Every year, there is much commotion about colds and flu in the media and not much is said about it other than getting the flu shot. While many people comply with this recommendation others look for alternatives.
Some of these individuals may have a reasonable strategy for combatting the bug, but others may question the safety and efficacy of such choices. This article—very briefly—goes over some of these options.
Do you often find yourself catching a cold during a change in season? If so, you’re not alone.
Changes in season, weather, and temperature can make people more vulnerable to colds.
Thus, prevention and maintenance of immune health is important for overall health and wellbeing year round. Fortunately, there are natural cold remedies that can help.

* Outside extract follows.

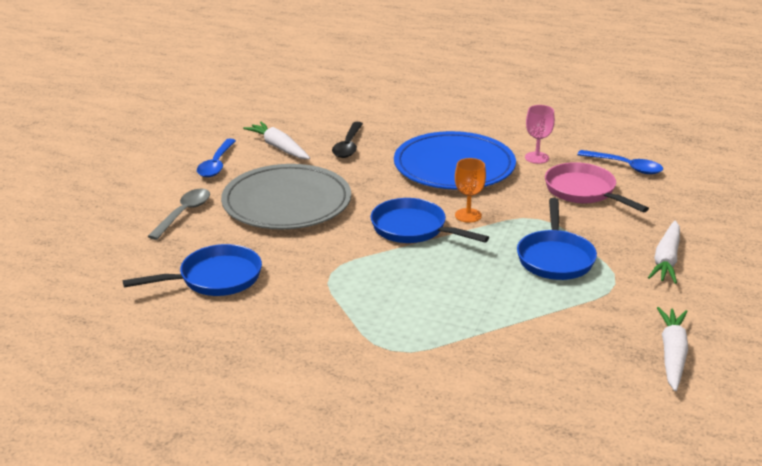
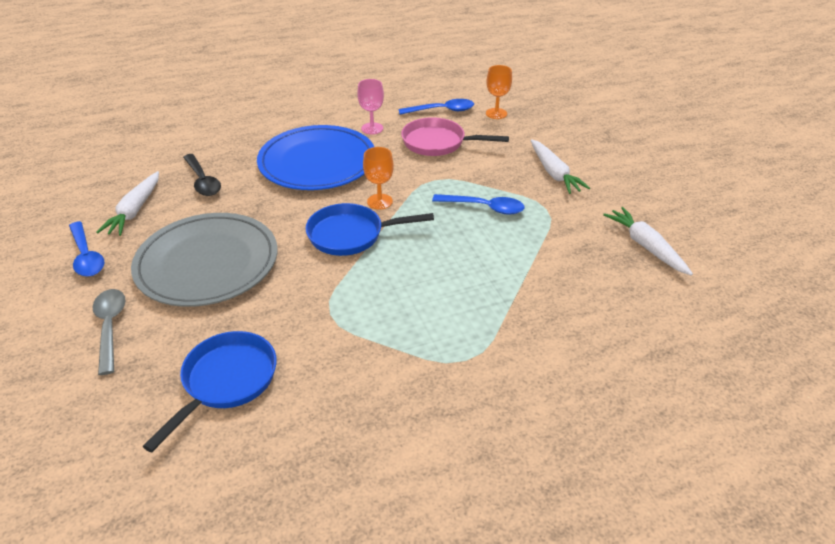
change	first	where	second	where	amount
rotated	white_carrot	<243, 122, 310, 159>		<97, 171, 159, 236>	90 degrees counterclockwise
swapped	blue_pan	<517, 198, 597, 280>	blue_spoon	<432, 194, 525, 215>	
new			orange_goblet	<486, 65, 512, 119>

Echinacea is a herb that improves the efficiency of the immune system by helping the body to recognise pathogens and respond more rapidly, increasing the chances that the pathogen will be dealt with before it can damage the body.

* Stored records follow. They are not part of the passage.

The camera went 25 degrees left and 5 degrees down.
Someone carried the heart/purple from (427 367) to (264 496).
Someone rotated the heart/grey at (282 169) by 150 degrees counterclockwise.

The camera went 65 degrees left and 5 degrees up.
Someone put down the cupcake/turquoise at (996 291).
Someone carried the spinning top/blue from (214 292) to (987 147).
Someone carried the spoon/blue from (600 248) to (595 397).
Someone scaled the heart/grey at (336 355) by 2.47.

Natural cold and flu remedies can be an effective support to overall immune support, especially within a society that often prescribes antibiotics as a primary source of treatment.
Antibiotics, despite being vitally important in multifarious conditions, are not always the answer for colds and flu. They work only when bacterial infections are present, for those with bronchitis, etc. They do not work against viral infections and, indeed, are frequently less than useful when given in such circumstances as they kill both friendly and unfriendly bacteria, leaving people vulnerable to thrush and bowel problems.
Overuse of antibiotics has additionally created an ever-growing number of bacteria that are immune to them, threatening doctors’ ability to treat serious illness. The emergence of superbugs – pathogens with a resistance to antimicrobial drugs – was firmly linked to the overuse and misuse of antibiotics in a report of the Standing Medical Advisory Committee.
Children catch an average of 6 to 10 colds every year. Children are more susceptible to colds than adults because they haven’t built up enough specific immunity to fight the many different cold viruses and they don’t have the same reflexes as adults when it comes to hygiene.
In children, a cold can easily lead to an ear infection because their Eustachian tubes are shorter and more horizontal than those of adults. As many as 75% of children develop an ear infection before the age of 3.